> Your assignment
Which lines of the records contain the word "Nijkerkerstraat"? Copy each one.

====

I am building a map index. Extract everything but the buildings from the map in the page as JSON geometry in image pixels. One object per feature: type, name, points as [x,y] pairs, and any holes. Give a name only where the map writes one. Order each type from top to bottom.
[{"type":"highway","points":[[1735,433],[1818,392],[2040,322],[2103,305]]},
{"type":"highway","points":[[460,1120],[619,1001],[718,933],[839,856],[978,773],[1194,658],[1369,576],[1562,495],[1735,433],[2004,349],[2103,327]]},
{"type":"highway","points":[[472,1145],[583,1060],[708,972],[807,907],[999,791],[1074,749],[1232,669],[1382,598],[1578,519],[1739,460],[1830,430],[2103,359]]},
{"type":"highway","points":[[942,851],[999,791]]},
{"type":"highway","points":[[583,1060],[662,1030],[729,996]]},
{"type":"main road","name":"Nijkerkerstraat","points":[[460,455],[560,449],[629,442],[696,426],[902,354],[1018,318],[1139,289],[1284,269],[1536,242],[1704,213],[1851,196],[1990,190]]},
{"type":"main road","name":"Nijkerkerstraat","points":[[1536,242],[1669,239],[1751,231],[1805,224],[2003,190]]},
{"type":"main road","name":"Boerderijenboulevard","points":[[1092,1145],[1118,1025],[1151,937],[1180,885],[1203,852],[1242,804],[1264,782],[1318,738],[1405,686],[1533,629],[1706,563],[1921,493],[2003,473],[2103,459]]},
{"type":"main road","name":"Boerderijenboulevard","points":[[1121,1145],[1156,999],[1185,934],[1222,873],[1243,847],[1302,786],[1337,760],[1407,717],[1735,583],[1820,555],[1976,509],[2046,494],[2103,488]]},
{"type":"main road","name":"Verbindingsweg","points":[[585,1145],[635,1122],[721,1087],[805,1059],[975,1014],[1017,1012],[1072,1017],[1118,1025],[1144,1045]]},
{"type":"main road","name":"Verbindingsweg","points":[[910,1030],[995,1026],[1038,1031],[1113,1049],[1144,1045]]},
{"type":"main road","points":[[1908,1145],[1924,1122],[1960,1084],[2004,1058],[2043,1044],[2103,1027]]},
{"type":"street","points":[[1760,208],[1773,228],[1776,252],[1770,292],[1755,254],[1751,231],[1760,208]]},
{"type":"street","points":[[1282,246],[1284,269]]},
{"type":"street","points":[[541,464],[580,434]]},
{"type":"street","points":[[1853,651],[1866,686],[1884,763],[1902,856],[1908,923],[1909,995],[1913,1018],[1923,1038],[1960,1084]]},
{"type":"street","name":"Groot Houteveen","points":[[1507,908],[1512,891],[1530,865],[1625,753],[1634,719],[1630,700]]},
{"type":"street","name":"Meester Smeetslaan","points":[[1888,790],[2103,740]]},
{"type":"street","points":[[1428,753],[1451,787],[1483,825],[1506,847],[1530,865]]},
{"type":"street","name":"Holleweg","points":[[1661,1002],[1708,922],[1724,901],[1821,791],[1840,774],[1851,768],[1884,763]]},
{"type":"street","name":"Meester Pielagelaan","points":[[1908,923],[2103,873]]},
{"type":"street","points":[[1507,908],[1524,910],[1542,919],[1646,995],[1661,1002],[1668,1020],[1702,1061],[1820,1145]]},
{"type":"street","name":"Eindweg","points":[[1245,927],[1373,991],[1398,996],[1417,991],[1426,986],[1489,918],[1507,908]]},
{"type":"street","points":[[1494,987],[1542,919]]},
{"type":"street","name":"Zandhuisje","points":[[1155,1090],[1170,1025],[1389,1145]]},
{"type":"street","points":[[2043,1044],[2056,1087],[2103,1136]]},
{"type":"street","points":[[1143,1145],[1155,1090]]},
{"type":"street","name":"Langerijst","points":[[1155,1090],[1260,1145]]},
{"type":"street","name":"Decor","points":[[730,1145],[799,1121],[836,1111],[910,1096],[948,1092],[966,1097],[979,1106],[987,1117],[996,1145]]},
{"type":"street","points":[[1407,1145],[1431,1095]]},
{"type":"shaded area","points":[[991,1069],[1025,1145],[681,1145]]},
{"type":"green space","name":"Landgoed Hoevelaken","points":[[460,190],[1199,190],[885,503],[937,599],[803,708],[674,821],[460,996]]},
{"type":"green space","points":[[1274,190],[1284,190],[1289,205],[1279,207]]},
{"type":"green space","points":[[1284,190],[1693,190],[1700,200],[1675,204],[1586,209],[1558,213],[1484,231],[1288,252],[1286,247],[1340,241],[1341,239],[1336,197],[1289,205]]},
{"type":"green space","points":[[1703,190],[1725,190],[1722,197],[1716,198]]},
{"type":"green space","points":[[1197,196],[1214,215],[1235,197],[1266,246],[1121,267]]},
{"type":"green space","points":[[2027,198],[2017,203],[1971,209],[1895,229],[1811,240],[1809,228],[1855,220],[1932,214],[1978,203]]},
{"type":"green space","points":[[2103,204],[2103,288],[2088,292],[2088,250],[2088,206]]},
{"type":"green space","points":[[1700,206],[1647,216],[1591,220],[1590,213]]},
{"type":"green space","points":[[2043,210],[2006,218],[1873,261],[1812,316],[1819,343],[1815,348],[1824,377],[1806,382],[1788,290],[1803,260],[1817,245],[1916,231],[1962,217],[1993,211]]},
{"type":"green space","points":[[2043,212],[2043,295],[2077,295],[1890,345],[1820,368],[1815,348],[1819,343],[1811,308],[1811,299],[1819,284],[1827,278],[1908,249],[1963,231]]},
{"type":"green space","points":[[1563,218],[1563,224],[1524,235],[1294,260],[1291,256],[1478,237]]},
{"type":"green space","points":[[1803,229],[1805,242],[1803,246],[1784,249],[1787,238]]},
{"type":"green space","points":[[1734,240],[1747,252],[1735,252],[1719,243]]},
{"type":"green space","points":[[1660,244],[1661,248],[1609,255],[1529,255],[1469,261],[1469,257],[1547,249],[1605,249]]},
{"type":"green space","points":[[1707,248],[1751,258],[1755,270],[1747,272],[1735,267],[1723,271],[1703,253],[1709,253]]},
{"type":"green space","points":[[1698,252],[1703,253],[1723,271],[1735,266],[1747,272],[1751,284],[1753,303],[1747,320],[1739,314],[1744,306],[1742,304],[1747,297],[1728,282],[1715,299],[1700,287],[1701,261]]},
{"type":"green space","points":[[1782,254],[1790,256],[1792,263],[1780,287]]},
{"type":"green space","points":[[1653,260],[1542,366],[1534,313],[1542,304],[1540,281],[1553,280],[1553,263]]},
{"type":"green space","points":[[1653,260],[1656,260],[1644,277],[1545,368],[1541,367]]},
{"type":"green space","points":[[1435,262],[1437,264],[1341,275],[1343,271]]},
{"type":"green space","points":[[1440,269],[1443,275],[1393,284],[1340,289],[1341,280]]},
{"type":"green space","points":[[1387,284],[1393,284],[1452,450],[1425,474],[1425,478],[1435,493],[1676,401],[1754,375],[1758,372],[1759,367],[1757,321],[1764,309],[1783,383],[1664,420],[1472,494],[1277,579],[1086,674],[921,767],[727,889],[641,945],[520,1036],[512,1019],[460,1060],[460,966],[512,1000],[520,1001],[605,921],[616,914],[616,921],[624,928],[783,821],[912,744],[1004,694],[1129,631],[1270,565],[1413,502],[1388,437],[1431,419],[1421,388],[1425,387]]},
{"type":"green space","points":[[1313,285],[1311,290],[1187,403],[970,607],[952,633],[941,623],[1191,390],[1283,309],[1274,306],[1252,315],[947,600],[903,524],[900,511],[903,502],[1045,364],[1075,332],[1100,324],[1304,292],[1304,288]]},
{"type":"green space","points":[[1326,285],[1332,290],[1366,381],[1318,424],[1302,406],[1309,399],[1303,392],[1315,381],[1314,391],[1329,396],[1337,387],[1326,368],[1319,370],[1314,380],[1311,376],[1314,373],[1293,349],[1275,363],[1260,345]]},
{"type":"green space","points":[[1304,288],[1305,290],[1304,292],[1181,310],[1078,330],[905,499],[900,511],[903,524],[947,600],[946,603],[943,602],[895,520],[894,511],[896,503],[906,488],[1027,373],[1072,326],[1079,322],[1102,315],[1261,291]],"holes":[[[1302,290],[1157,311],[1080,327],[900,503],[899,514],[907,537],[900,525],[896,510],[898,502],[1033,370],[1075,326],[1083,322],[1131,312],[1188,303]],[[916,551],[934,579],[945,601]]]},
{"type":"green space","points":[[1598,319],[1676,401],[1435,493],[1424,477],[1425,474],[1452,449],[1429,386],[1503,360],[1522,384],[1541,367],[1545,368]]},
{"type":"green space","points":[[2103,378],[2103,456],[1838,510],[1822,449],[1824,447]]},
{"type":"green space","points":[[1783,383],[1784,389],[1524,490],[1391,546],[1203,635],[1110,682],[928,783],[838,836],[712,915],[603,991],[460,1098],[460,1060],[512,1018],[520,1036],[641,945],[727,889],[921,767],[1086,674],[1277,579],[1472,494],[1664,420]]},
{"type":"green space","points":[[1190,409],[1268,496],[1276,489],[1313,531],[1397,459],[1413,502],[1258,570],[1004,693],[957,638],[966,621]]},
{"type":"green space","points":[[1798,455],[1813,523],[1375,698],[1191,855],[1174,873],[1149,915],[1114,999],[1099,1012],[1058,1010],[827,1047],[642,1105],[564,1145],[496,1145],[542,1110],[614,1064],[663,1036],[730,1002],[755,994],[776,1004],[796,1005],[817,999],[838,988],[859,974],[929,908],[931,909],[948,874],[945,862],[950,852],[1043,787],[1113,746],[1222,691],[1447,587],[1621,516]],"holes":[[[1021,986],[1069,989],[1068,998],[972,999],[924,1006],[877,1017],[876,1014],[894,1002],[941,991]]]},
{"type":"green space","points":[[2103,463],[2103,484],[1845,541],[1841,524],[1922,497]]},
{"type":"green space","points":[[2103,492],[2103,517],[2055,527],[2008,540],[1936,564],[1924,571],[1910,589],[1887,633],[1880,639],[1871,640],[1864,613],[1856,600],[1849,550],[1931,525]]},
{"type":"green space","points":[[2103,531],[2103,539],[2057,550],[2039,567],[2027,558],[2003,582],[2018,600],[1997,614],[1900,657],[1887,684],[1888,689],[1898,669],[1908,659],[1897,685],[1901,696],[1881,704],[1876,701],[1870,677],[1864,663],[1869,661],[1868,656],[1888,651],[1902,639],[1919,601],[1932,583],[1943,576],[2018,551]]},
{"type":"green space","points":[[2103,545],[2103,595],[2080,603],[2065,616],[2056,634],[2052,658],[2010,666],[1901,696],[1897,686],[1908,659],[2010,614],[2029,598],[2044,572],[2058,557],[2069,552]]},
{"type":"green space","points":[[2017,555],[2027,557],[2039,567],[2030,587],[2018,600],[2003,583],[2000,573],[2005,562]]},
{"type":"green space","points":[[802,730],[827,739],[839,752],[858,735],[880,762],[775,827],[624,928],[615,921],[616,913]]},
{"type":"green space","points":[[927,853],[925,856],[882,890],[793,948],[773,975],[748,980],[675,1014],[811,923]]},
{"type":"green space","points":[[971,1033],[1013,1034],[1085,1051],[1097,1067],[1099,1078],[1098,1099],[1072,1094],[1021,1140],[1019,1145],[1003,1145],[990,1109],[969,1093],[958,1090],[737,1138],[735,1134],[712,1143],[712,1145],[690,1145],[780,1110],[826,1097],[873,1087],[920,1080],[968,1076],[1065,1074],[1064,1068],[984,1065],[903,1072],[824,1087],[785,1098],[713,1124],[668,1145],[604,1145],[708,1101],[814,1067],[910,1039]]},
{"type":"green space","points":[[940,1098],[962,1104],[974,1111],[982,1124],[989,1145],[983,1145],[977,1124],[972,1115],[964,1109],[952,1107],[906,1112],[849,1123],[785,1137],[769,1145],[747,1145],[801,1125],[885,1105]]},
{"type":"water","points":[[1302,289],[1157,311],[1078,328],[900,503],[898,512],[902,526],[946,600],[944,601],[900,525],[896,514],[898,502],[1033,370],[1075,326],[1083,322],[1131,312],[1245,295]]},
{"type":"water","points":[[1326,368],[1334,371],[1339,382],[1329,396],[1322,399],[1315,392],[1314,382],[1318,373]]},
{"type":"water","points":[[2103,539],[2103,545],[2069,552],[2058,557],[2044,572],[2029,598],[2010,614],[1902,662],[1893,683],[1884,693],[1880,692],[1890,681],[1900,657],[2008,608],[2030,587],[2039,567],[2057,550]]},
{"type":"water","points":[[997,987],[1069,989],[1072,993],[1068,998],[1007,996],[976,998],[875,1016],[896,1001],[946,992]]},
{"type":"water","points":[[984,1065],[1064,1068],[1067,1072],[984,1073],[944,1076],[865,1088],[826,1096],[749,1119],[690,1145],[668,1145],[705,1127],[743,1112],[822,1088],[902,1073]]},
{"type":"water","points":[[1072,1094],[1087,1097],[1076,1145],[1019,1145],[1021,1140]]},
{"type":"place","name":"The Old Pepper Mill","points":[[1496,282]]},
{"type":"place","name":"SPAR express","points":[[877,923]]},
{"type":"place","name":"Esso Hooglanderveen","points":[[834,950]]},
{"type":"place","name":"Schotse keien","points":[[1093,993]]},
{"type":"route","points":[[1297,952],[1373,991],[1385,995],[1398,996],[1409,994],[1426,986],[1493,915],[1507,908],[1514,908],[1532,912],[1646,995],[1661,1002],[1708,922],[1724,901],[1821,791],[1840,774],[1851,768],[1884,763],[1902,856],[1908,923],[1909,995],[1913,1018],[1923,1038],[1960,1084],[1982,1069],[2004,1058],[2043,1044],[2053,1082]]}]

====

> Solved problem
{"type":"main road","name":"Nijkerkerstraat","points":[[460,455],[560,449],[629,442],[696,426],[902,354],[1018,318],[1139,289],[1284,269],[1536,242],[1704,213],[1851,196],[1990,190]]},
{"type":"main road","name":"Nijkerkerstraat","points":[[1536,242],[1669,239],[1751,231],[1805,224],[2003,190]]},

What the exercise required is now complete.